Problem to solve:
Could you count the lines below that include the word "assign" and give only the number?
-.-.-
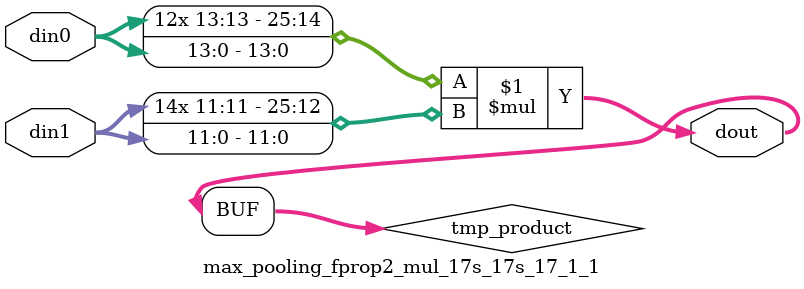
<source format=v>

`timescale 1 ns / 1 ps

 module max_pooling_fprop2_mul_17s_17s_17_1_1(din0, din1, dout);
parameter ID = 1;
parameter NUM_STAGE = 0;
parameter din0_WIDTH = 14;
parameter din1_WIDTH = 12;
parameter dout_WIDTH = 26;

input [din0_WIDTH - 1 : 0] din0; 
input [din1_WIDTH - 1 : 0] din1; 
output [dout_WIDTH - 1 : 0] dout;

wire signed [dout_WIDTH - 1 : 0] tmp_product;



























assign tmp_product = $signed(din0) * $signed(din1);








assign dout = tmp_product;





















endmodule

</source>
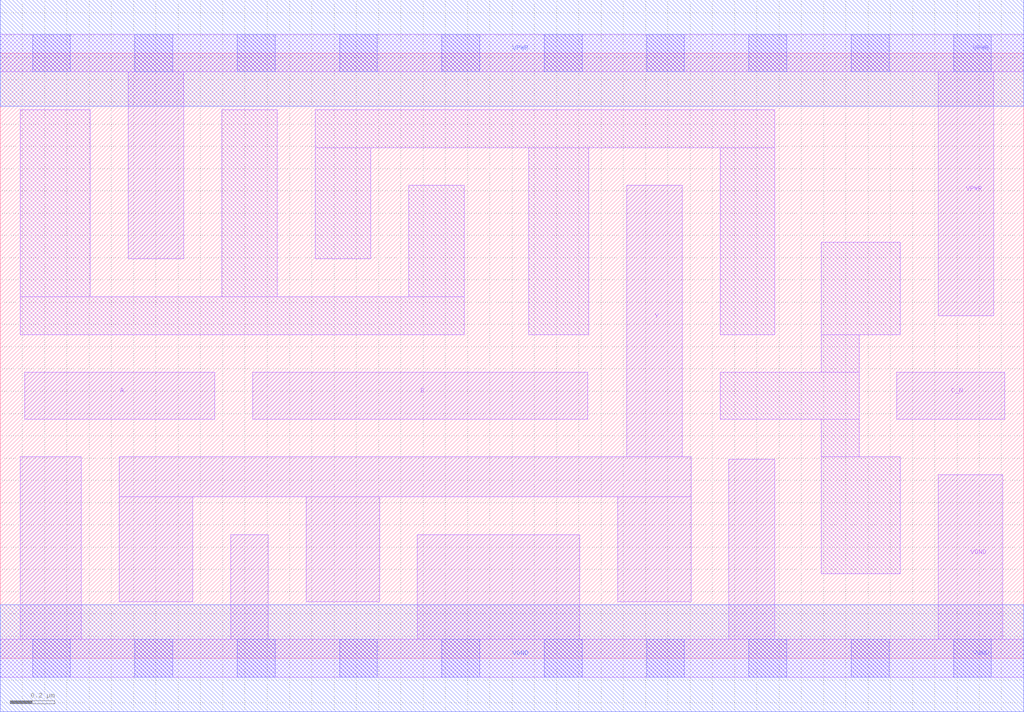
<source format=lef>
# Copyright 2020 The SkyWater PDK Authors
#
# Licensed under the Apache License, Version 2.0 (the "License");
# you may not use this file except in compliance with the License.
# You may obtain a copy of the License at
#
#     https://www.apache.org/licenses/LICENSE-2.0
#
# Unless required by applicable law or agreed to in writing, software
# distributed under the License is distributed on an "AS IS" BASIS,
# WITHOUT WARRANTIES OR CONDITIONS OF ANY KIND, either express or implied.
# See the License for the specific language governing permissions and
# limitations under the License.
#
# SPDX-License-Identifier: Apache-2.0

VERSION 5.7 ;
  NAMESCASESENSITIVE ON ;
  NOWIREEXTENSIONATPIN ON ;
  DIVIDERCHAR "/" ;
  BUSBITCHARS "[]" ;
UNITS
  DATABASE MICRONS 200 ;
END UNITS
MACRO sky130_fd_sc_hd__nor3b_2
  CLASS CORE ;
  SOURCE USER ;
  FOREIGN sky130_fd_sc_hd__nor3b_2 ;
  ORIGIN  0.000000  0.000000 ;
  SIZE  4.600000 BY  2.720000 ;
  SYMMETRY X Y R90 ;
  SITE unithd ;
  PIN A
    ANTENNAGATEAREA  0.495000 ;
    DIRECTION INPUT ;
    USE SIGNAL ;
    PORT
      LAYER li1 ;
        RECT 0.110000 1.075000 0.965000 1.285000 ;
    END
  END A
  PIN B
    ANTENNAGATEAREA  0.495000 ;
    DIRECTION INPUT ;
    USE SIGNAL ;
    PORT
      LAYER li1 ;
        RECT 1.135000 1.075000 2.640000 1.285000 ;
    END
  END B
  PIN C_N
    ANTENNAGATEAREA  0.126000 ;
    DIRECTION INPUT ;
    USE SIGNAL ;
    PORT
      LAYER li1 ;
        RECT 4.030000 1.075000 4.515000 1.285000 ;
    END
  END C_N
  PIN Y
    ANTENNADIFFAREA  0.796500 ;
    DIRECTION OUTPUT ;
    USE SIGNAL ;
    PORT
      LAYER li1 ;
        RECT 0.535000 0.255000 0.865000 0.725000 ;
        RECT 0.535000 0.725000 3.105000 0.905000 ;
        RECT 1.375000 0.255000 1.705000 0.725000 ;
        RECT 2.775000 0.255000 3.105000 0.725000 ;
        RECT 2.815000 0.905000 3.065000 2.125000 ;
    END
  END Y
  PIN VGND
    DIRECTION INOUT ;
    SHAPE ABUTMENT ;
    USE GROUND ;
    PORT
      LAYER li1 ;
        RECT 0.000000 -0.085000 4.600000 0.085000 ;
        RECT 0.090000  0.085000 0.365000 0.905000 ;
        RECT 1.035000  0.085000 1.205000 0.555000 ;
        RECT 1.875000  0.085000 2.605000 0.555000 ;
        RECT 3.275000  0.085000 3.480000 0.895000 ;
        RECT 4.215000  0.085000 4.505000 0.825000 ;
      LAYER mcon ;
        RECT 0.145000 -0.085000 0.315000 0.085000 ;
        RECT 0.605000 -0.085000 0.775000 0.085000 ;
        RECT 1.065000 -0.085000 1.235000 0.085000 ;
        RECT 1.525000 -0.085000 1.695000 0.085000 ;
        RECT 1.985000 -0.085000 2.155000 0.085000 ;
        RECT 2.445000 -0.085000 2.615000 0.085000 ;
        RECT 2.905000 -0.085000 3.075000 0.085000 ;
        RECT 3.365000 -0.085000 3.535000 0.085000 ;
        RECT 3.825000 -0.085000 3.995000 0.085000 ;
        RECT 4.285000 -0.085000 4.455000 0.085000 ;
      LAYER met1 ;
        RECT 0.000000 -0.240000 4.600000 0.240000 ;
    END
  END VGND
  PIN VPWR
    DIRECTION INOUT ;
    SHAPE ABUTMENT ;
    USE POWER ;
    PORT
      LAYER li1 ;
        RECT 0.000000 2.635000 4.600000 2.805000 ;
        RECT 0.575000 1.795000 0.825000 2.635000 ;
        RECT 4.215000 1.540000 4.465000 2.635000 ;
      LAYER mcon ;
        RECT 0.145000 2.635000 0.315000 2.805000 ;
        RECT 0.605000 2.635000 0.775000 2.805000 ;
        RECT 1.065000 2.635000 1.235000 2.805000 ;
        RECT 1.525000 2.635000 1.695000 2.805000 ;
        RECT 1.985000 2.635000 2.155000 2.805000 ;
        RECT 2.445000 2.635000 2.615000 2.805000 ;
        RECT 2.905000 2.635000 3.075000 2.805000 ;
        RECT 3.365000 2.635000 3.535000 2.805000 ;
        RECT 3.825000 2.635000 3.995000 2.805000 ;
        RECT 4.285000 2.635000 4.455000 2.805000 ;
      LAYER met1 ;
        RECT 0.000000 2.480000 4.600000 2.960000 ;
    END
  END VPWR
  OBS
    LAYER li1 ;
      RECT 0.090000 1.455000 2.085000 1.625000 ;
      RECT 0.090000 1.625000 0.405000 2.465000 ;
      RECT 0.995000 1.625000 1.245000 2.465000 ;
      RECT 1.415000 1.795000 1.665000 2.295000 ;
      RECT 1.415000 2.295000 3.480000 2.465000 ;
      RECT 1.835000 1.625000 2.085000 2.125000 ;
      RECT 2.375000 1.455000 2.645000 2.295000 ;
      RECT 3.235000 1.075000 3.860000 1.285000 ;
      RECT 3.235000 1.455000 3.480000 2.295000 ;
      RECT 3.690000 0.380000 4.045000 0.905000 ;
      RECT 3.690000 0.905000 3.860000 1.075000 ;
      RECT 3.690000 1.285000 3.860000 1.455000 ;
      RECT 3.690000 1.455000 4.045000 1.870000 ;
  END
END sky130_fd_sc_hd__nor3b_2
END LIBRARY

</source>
-.-.-
Answer:
2